▸ **WHAT YOU WILL DO**:
Reproduce all of the records below line for line, leaving every character unchanged.

━━━━━ RECORDS PROVIDED

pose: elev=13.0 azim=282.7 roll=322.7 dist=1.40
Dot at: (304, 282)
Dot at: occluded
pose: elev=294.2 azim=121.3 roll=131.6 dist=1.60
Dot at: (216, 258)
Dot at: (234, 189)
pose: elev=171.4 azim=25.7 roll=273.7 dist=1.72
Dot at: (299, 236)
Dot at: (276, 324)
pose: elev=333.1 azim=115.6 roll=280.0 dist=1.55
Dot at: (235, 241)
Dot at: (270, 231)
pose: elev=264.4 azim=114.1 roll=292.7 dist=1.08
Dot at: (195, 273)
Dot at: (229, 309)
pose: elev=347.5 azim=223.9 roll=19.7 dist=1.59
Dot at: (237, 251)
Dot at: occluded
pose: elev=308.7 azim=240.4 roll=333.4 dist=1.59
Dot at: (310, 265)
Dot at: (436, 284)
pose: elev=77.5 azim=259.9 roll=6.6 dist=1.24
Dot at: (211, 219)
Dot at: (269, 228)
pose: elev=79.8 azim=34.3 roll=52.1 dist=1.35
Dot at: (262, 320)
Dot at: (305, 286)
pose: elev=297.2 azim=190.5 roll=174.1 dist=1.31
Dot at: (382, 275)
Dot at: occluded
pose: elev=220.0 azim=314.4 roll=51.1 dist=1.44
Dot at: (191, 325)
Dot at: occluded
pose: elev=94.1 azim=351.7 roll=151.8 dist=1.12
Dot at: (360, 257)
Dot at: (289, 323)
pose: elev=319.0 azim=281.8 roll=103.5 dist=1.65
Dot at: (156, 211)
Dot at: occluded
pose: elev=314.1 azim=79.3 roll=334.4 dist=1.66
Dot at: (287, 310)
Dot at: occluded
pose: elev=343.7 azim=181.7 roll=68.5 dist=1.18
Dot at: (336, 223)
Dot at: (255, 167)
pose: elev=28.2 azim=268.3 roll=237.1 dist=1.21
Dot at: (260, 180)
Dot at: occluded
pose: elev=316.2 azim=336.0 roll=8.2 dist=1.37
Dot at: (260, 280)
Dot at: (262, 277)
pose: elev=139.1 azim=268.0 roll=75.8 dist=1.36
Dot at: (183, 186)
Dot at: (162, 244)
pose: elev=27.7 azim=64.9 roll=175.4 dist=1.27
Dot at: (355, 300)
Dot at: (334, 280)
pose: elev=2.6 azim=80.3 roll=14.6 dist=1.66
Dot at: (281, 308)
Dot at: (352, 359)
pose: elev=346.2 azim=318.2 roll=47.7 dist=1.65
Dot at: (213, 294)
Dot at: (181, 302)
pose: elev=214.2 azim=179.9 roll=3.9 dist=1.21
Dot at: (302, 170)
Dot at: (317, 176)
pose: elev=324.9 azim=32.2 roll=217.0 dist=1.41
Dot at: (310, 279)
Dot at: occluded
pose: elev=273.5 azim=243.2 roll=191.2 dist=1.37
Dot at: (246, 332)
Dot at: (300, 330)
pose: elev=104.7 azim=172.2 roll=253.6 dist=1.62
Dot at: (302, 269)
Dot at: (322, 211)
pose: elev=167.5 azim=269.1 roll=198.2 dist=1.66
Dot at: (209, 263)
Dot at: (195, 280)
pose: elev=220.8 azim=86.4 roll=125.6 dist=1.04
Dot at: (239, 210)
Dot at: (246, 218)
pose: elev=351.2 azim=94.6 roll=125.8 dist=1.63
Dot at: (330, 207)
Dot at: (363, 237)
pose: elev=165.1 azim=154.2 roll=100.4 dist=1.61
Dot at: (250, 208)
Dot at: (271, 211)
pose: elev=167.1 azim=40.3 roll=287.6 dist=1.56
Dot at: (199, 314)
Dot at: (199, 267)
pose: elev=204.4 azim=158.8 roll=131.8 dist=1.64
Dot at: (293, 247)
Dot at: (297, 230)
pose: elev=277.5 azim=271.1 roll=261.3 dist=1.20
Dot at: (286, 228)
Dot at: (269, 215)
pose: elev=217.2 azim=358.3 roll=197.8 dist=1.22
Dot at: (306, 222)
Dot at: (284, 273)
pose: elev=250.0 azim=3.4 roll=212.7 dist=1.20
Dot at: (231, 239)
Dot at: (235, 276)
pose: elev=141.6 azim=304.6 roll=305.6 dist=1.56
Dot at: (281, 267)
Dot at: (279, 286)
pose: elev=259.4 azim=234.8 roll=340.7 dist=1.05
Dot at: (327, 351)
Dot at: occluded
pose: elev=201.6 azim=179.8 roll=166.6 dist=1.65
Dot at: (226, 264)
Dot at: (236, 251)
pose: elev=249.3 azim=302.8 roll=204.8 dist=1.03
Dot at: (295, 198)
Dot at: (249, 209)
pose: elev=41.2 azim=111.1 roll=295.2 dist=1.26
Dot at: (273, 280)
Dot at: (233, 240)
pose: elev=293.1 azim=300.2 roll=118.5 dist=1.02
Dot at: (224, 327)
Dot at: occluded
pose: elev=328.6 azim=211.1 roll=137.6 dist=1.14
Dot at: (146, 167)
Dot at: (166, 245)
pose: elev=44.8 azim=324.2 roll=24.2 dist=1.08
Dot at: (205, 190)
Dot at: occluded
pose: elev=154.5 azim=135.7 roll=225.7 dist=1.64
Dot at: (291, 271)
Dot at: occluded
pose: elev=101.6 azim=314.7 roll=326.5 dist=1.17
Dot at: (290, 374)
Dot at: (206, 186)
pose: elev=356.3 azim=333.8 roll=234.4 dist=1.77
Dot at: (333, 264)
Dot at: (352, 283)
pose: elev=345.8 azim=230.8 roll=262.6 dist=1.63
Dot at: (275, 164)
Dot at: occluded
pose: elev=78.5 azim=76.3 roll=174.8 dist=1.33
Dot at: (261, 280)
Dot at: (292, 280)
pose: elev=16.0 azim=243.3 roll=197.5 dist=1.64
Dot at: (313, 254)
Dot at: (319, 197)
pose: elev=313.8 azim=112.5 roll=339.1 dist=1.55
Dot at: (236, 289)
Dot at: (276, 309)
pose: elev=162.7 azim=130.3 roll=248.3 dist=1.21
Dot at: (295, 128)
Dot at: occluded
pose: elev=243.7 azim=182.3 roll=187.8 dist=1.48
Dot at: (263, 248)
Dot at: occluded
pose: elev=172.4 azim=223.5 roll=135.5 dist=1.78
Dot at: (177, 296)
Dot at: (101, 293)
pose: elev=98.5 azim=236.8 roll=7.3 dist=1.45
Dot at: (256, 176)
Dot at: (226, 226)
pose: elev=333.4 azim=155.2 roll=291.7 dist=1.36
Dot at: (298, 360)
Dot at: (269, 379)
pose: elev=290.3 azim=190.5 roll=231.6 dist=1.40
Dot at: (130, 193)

━━━━━━━━━━

▸ **EXERCISE SOLUTION**:
pose: elev=13.0 azim=282.7 roll=322.7 dist=1.40
Dot at: (304, 282)
Dot at: occluded
pose: elev=294.2 azim=121.3 roll=131.6 dist=1.60
Dot at: (216, 258)
Dot at: (234, 189)
pose: elev=171.4 azim=25.7 roll=273.7 dist=1.72
Dot at: (299, 236)
Dot at: (276, 324)
pose: elev=333.1 azim=115.6 roll=280.0 dist=1.55
Dot at: (235, 241)
Dot at: (270, 231)
pose: elev=264.4 azim=114.1 roll=292.7 dist=1.08
Dot at: (195, 273)
Dot at: (229, 309)
pose: elev=347.5 azim=223.9 roll=19.7 dist=1.59
Dot at: (237, 251)
Dot at: occluded
pose: elev=308.7 azim=240.4 roll=333.4 dist=1.59
Dot at: (310, 265)
Dot at: (436, 284)
pose: elev=77.5 azim=259.9 roll=6.6 dist=1.24
Dot at: (211, 219)
Dot at: (269, 228)
pose: elev=79.8 azim=34.3 roll=52.1 dist=1.35
Dot at: (262, 320)
Dot at: (305, 286)
pose: elev=297.2 azim=190.5 roll=174.1 dist=1.31
Dot at: (382, 275)
Dot at: occluded
pose: elev=220.0 azim=314.4 roll=51.1 dist=1.44
Dot at: (191, 325)
Dot at: occluded
pose: elev=94.1 azim=351.7 roll=151.8 dist=1.12
Dot at: (360, 257)
Dot at: (289, 323)
pose: elev=319.0 azim=281.8 roll=103.5 dist=1.65
Dot at: (156, 211)
Dot at: occluded
pose: elev=314.1 azim=79.3 roll=334.4 dist=1.66
Dot at: (287, 310)
Dot at: occluded
pose: elev=343.7 azim=181.7 roll=68.5 dist=1.18
Dot at: (336, 223)
Dot at: (255, 167)
pose: elev=28.2 azim=268.3 roll=237.1 dist=1.21
Dot at: (260, 180)
Dot at: occluded
pose: elev=316.2 azim=336.0 roll=8.2 dist=1.37
Dot at: (260, 280)
Dot at: (262, 277)
pose: elev=139.1 azim=268.0 roll=75.8 dist=1.36
Dot at: (183, 186)
Dot at: (162, 244)
pose: elev=27.7 azim=64.9 roll=175.4 dist=1.27
Dot at: (355, 300)
Dot at: (334, 280)
pose: elev=2.6 azim=80.3 roll=14.6 dist=1.66
Dot at: (281, 308)
Dot at: (352, 359)
pose: elev=346.2 azim=318.2 roll=47.7 dist=1.65
Dot at: (213, 294)
Dot at: (181, 302)
pose: elev=214.2 azim=179.9 roll=3.9 dist=1.21
Dot at: (302, 170)
Dot at: (317, 176)
pose: elev=324.9 azim=32.2 roll=217.0 dist=1.41
Dot at: (310, 279)
Dot at: occluded
pose: elev=273.5 azim=243.2 roll=191.2 dist=1.37
Dot at: (246, 332)
Dot at: (300, 330)
pose: elev=104.7 azim=172.2 roll=253.6 dist=1.62
Dot at: (302, 269)
Dot at: (322, 211)
pose: elev=167.5 azim=269.1 roll=198.2 dist=1.66
Dot at: (209, 263)
Dot at: (195, 280)
pose: elev=220.8 azim=86.4 roll=125.6 dist=1.04
Dot at: (239, 210)
Dot at: (246, 218)
pose: elev=351.2 azim=94.6 roll=125.8 dist=1.63
Dot at: (330, 207)
Dot at: (363, 237)
pose: elev=165.1 azim=154.2 roll=100.4 dist=1.61
Dot at: (250, 208)
Dot at: (271, 211)
pose: elev=167.1 azim=40.3 roll=287.6 dist=1.56
Dot at: (199, 314)
Dot at: (199, 267)
pose: elev=204.4 azim=158.8 roll=131.8 dist=1.64
Dot at: (293, 247)
Dot at: (297, 230)
pose: elev=277.5 azim=271.1 roll=261.3 dist=1.20
Dot at: (286, 228)
Dot at: (269, 215)
pose: elev=217.2 azim=358.3 roll=197.8 dist=1.22
Dot at: (306, 222)
Dot at: (284, 273)
pose: elev=250.0 azim=3.4 roll=212.7 dist=1.20
Dot at: (231, 239)
Dot at: (235, 276)
pose: elev=141.6 azim=304.6 roll=305.6 dist=1.56
Dot at: (281, 267)
Dot at: (279, 286)
pose: elev=259.4 azim=234.8 roll=340.7 dist=1.05
Dot at: (327, 351)
Dot at: occluded
pose: elev=201.6 azim=179.8 roll=166.6 dist=1.65
Dot at: (226, 264)
Dot at: (236, 251)
pose: elev=249.3 azim=302.8 roll=204.8 dist=1.03
Dot at: (295, 198)
Dot at: (249, 209)
pose: elev=41.2 azim=111.1 roll=295.2 dist=1.26
Dot at: (273, 280)
Dot at: (233, 240)
pose: elev=293.1 azim=300.2 roll=118.5 dist=1.02
Dot at: (224, 327)
Dot at: occluded
pose: elev=328.6 azim=211.1 roll=137.6 dist=1.14
Dot at: (146, 167)
Dot at: (166, 245)
pose: elev=44.8 azim=324.2 roll=24.2 dist=1.08
Dot at: (205, 190)
Dot at: occluded
pose: elev=154.5 azim=135.7 roll=225.7 dist=1.64
Dot at: (291, 271)
Dot at: occluded
pose: elev=101.6 azim=314.7 roll=326.5 dist=1.17
Dot at: (290, 374)
Dot at: (206, 186)
pose: elev=356.3 azim=333.8 roll=234.4 dist=1.77
Dot at: (333, 264)
Dot at: (352, 283)
pose: elev=345.8 azim=230.8 roll=262.6 dist=1.63
Dot at: (275, 164)
Dot at: occluded
pose: elev=78.5 azim=76.3 roll=174.8 dist=1.33
Dot at: (261, 280)
Dot at: (292, 280)
pose: elev=16.0 azim=243.3 roll=197.5 dist=1.64
Dot at: (313, 254)
Dot at: (319, 197)
pose: elev=313.8 azim=112.5 roll=339.1 dist=1.55
Dot at: (236, 289)
Dot at: (276, 309)
pose: elev=162.7 azim=130.3 roll=248.3 dist=1.21
Dot at: (295, 128)
Dot at: occluded
pose: elev=243.7 azim=182.3 roll=187.8 dist=1.48
Dot at: (263, 248)
Dot at: occluded
pose: elev=172.4 azim=223.5 roll=135.5 dist=1.78
Dot at: (177, 296)
Dot at: (101, 293)
pose: elev=98.5 azim=236.8 roll=7.3 dist=1.45
Dot at: (256, 176)
Dot at: (226, 226)
pose: elev=333.4 azim=155.2 roll=291.7 dist=1.36
Dot at: (298, 360)
Dot at: (269, 379)
pose: elev=290.3 azim=190.5 roll=231.6 dist=1.40
Dot at: (130, 193)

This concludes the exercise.